In Sabatini’s lawsuit filed in October, he claimed the sexual relationship was consensual but ended in 2019. He had told her “on multiple occasions that he did not want a long-term relationship.” According to the suit, the woman continued to pursue him and “fabricated claims that Dr. Sabatini had sexually harassed her (when in fact the exact opposite was the case).”
Court documents filed by Sabatini’s attorneys alleged the Whitehead Institute conducted a “sham” investigation where the investigators “spent literally hours attempting to elicit unflattering information about Dr. Sabatini while their descriptions of what lab culture was really like were ignored.”
In the most recent counterclaim, the woman alleges that Sabatini “groomed” her “while she was a graduate student under his mentorship, inviting her to social events at his lab where alcohol flowed freely” and where the talk was “85% sexual [and] 15% science.” According to her claims, Sabatini asked her earlier whether she was “fun” and sexually available.
In at least one part of the lawsuit, Sabatini allegedly pursued an ungraduated who worked in his laboratory, suggesting he pay for airfare and a hotel so she could spend time with him while he traveled overseas. In a meeting with yet another young woman, the suit alleges Sabatini told her he wanted to work on “a project trying to figure out why pubic hair is the length that it is.”

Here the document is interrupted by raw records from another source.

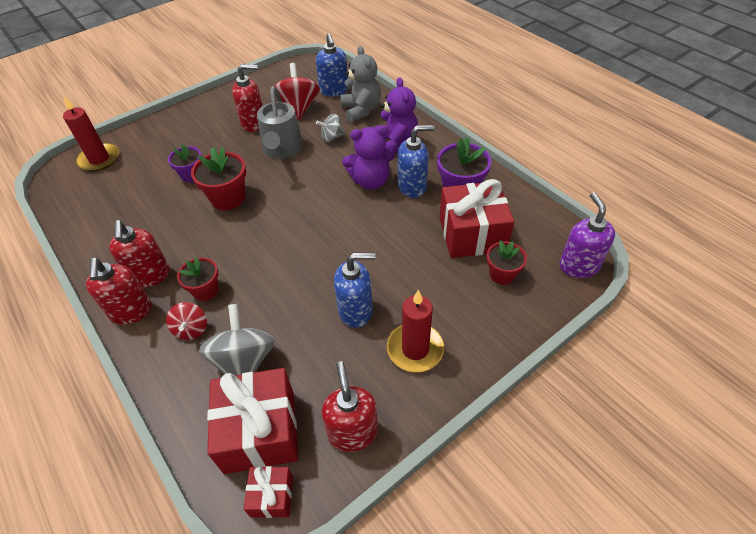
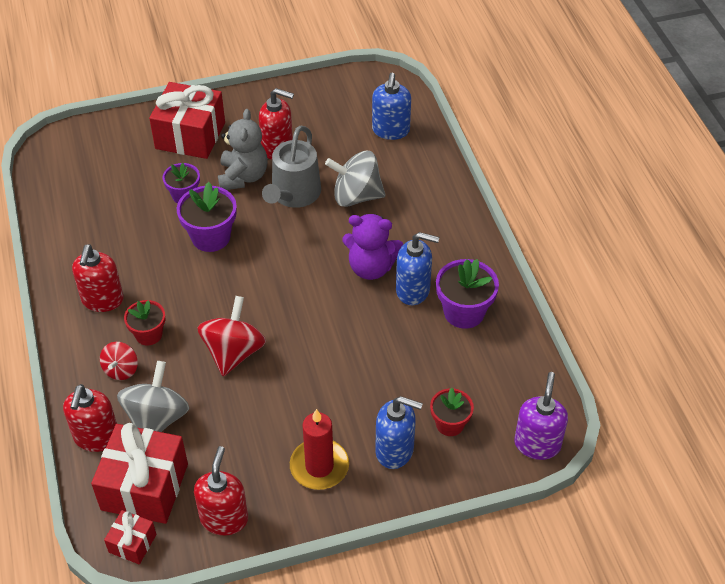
camera: 20 degrees right, 0 degrees up
(99, 159) = (96, 143): red candle -> none
(131, 311) = (73, 332): red soap dispenser -> red soap dispenser (96, 437)
(228, 198) = (211, 237): red flower pot -> purple flower pot
(298, 108) = (337, 143): red spinning top -> red spinning top (233, 352)
(332, 137) = (356, 196): grey spinning top -> grey spinning top, size x1.75
(356, 311) = (282, 408): blue soap dispenser -> blue soap dispenser (395, 450)
(361, 110) = (408, 169): grey teddy bear -> grey teddy bear (243, 176)
(396, 144) = (425, 229): purple teddy bear -> none
(472, 234) = (445, 369): red gift -> red gift (190, 135)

The woman’s lawsuit claims that, in 2018, after he invited her to Washington, DC, to meet colleagues, he coerced her into sex, proposing casual sex and attempting to dismiss her concerns about his control over her career. “In the end,” the lawsuit states, “although she never consented, he had his way.”
The lawsuit alleges Sabatini demanded sex more than 10 times in 2018 and 2019, often via obscene text messages. She eventually left the Whitehead Fellow Program two years early to get away from him.
An investigation into sexual harassment conducted by the new director of the Whitehead Institute in 2020 led to Sabatini’s laboratory. Sabatini allegedly questioned his employees and fellows on their survey results and threatened not to raise the issue. In April 2020, the woman who has filed the countersuit told the Whitehead investigators about Sabatini and he retaliated, claiming she pursued him sexually. When he rejected her, she began a vendetta against him. The lawsuit includes allegations against Sabatini of sexual harassment, retaliation, a hostile work environment, assault and battery, interference with her career, and intentionally inflicting emotional distress.
The lawsuit seeks a range of compensation, including punitive damages, attorneys’ fees, compensatory damages for damage to her reputation, emotional distress and suffering, and payment of her medical bills.